■ EXERCISE PASSAGE:
◆ ◆ ◆ ◆

Was he a Sullivan who went too far to be comfortable again in Hollywood? The question is hard to answer. But something seems to have afflicted
Stevens. He was never a great director. But in
the thirties he had a feeling for fun, grace, and
story. Thereafter, he was always somber—and
sometimes heavier than that.
This falling off is all the sadder in view of
Stevens's origins. Hal Roach hired him as gagman and, eventually, director for Laurel and Hardy. Once established, he made a string of
pleasant pictures, usually with a comic
emphasis and allowing special opportunities
to actors. Alice Adams is still a major
Katharine Hepburn film; Swing Time is classic Astaire and Rogers with Astaire's virtuoso
Bojangles dance and one of the most mercurial of the intimate dance routines with
Ginger, Pick Yourself Up; Quality Street,
Vivacious Lady, Gunga Din, Penny Serenade,
Woman of the Year, The Talk of the Town, and
The More the Merrier all seem scarcely to
belong to the laborious director of later years,
dulled by overcraft. Woman of the Year, especialy, is an excellent emotional comedy that
introduced Spencer Tracy and Katharine Hepburn and never lost the charge of feeling
between ihern, even if it settles for a male
chauvinist attitude. The Talk of the Town has unresolved echoes of Capra and Fury, too much
piety toward the Supreme Court, and too
great a willingness to keep Cary Grant in
hiding while Jean Arthur and Ronald Colman talk.
The theory outlined above doesn't quite
hold. I Remember Mama (48) is decent and very
fond of the Bay Area, and A Place in the Sun (51) is
a beautifully pessimistic love story, nearly rapturous in its treatment of Clift and Elizabeth Taylor and in its observation of their feelings
for each other. Indeed, there is a gravitational
pull toward death in the love scenes that is
unashamed and subversive.

◆ ◆ ◆ ◆

■ WHAT YOU NEED TO DO:
Quote everything in the passage on Stevens's films from "The theory outlined" down to "unashamed and subversive.", keeping the wording unchanged.

◆ ◆ ◆ ◆

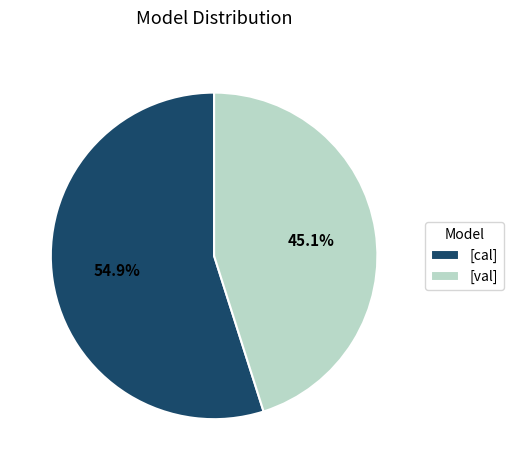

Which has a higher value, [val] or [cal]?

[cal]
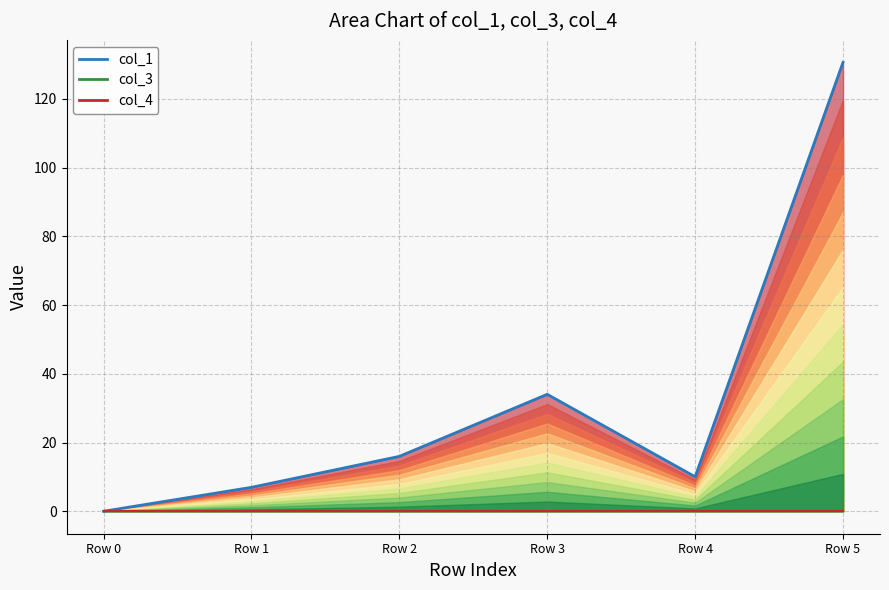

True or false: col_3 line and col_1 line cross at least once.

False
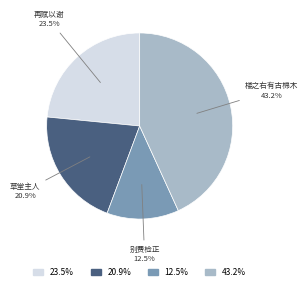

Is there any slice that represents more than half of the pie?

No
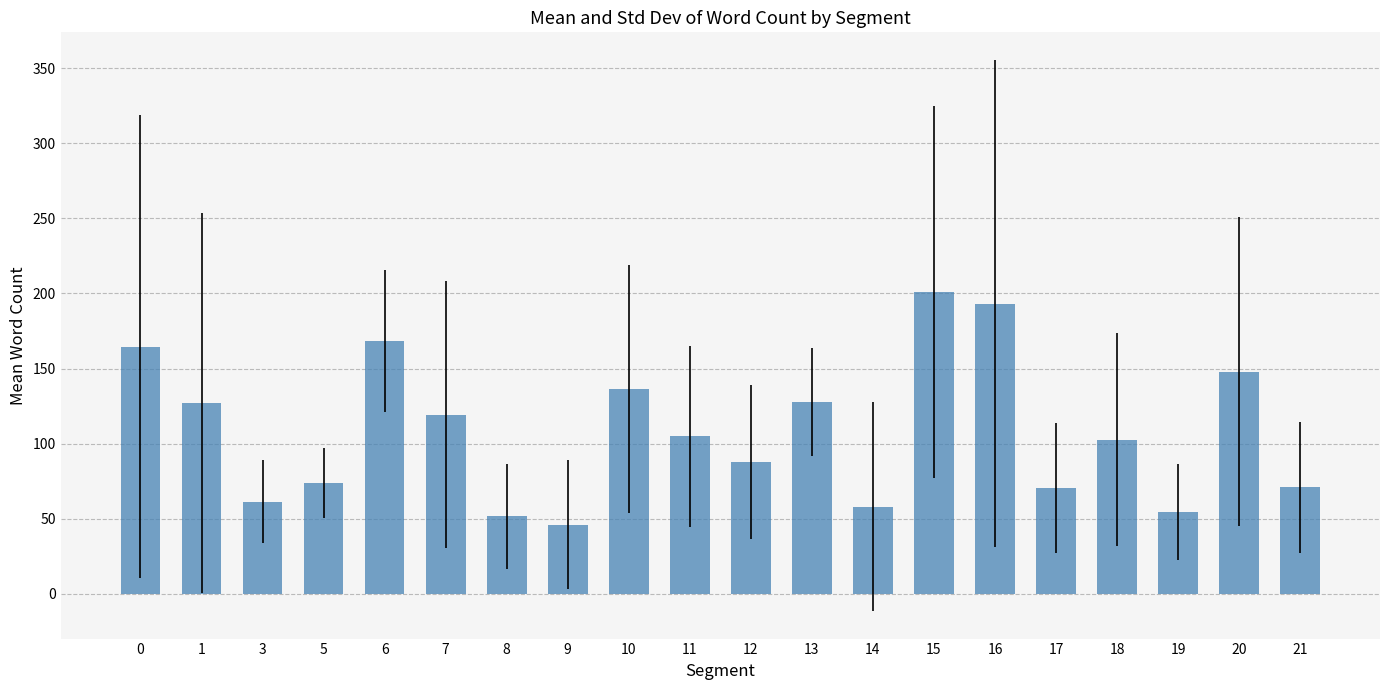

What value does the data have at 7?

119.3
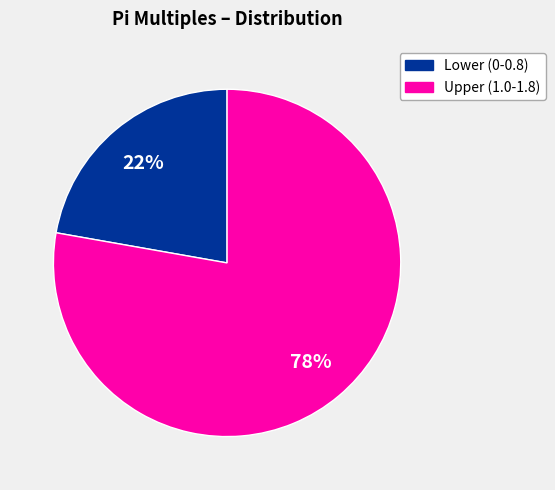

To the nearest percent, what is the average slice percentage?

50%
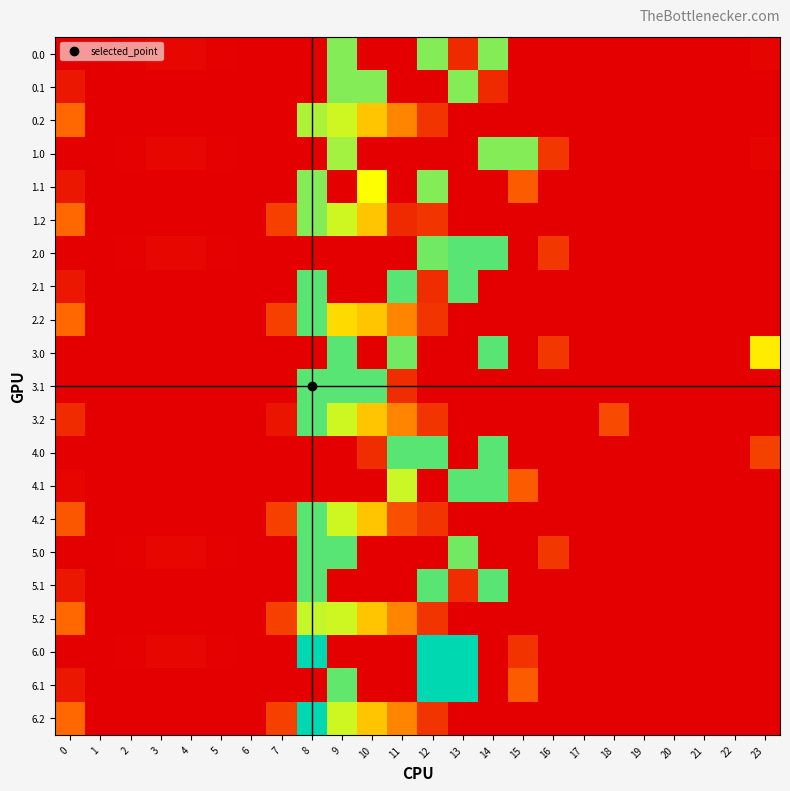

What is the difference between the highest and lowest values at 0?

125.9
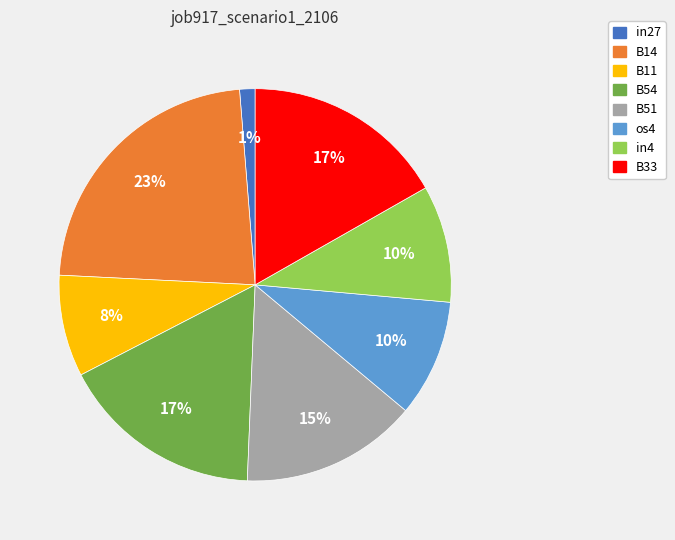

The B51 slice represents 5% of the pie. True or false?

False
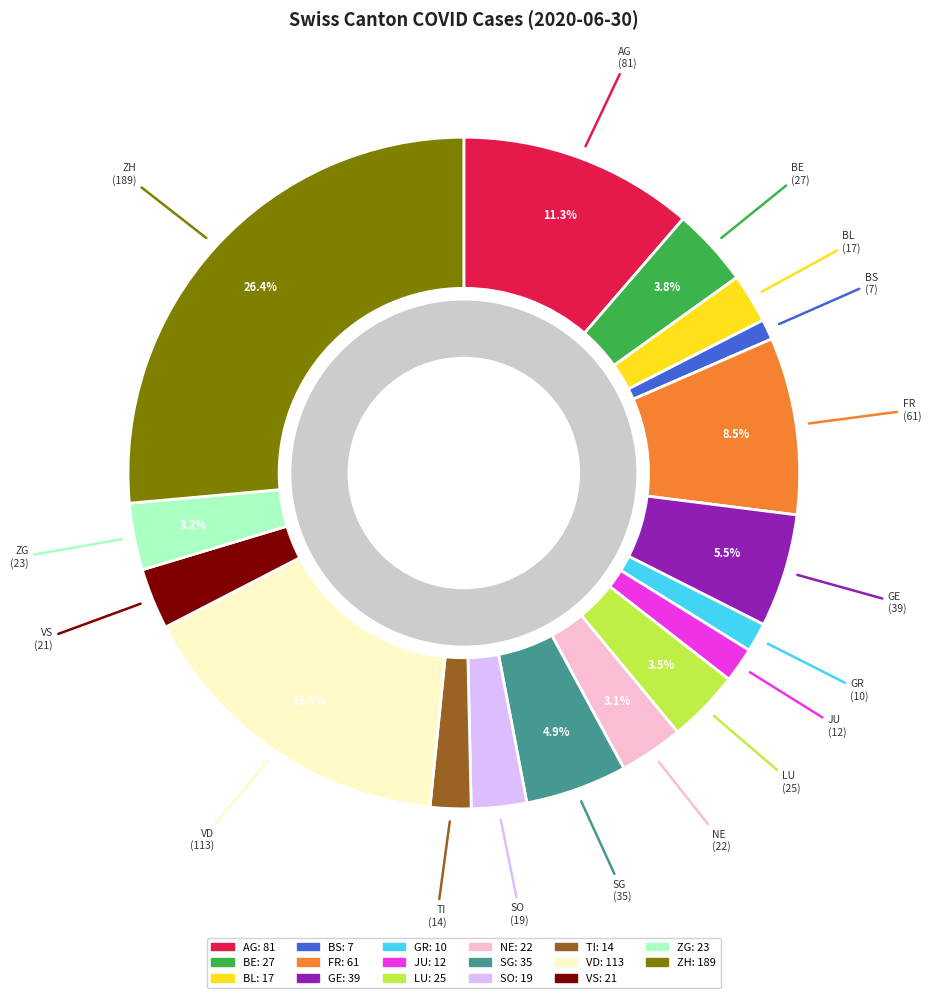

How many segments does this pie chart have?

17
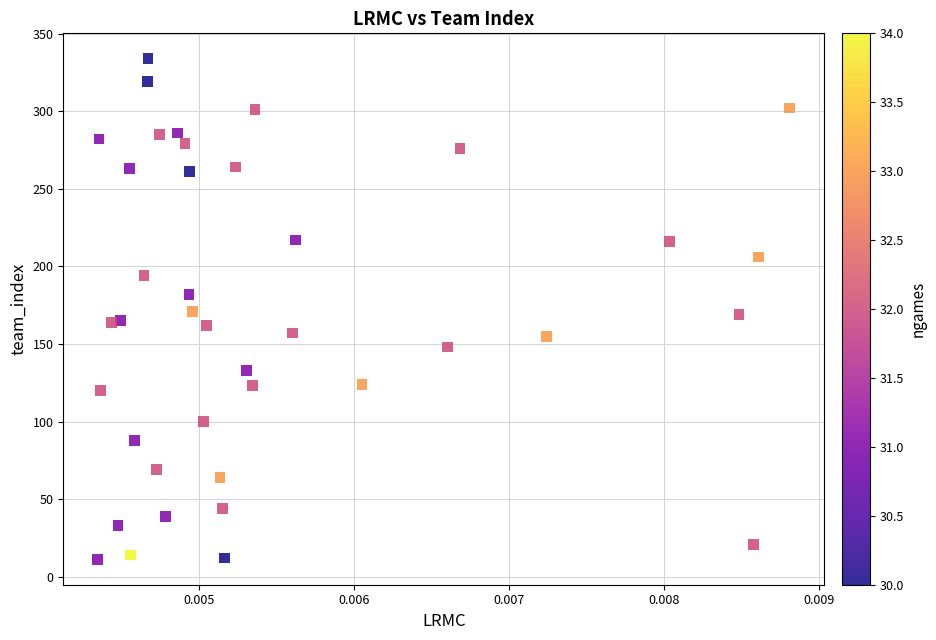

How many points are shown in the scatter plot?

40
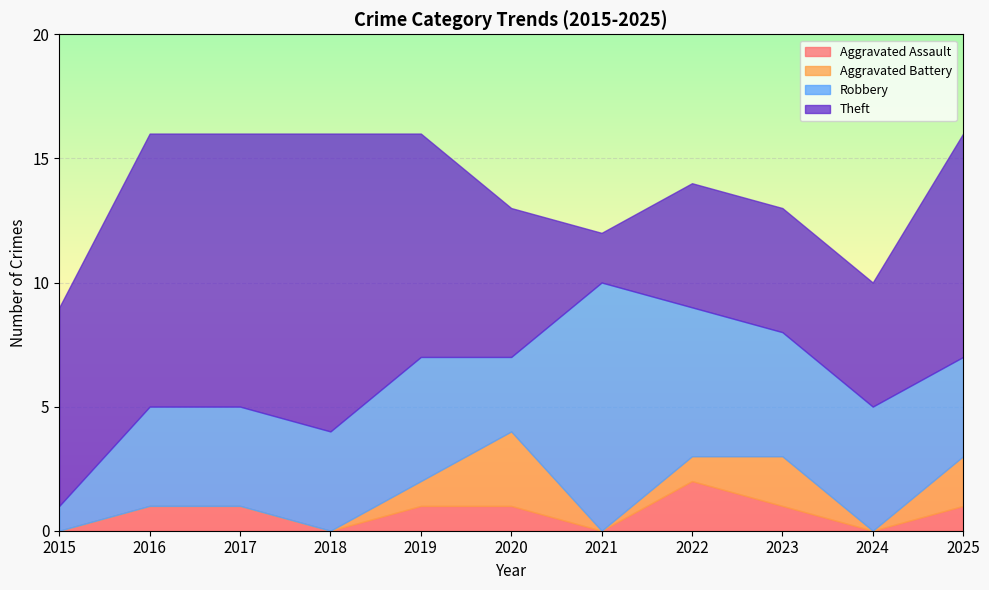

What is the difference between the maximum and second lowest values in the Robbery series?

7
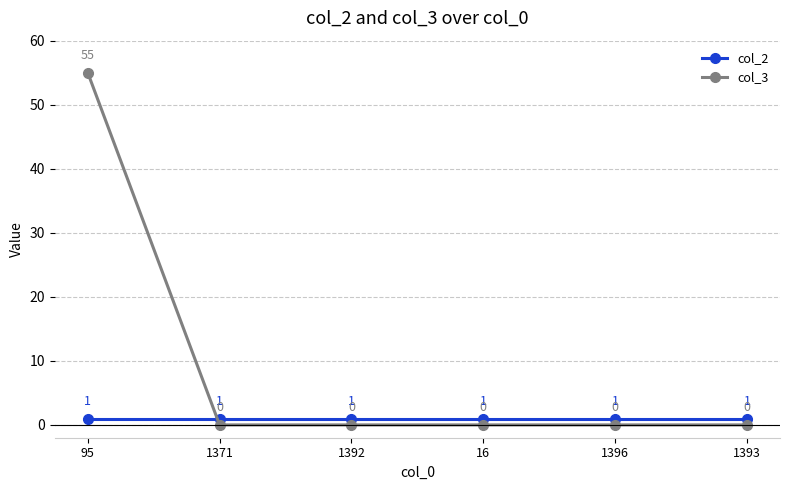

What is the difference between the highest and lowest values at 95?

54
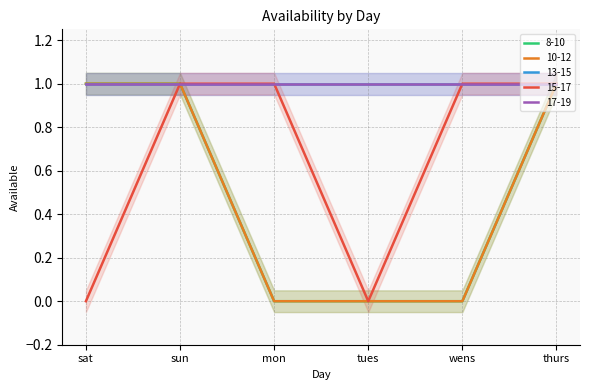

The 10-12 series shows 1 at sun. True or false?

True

◆ ◆ ◆ ◆

■ EXERCISE SOLUTION:
The theory outlined above doesn't quite
hold. I Remember Mama (48) is decent and very
fond of the Bay Area, and A Place in the Sun (51) is
a beautifully pessimistic love story, nearly rapturous in its treatment of Clift and Elizabeth Taylor and in its observation of their feelings
for each other. Indeed, there is a gravitational
pull toward death in the love scenes that is
unashamed and subversive.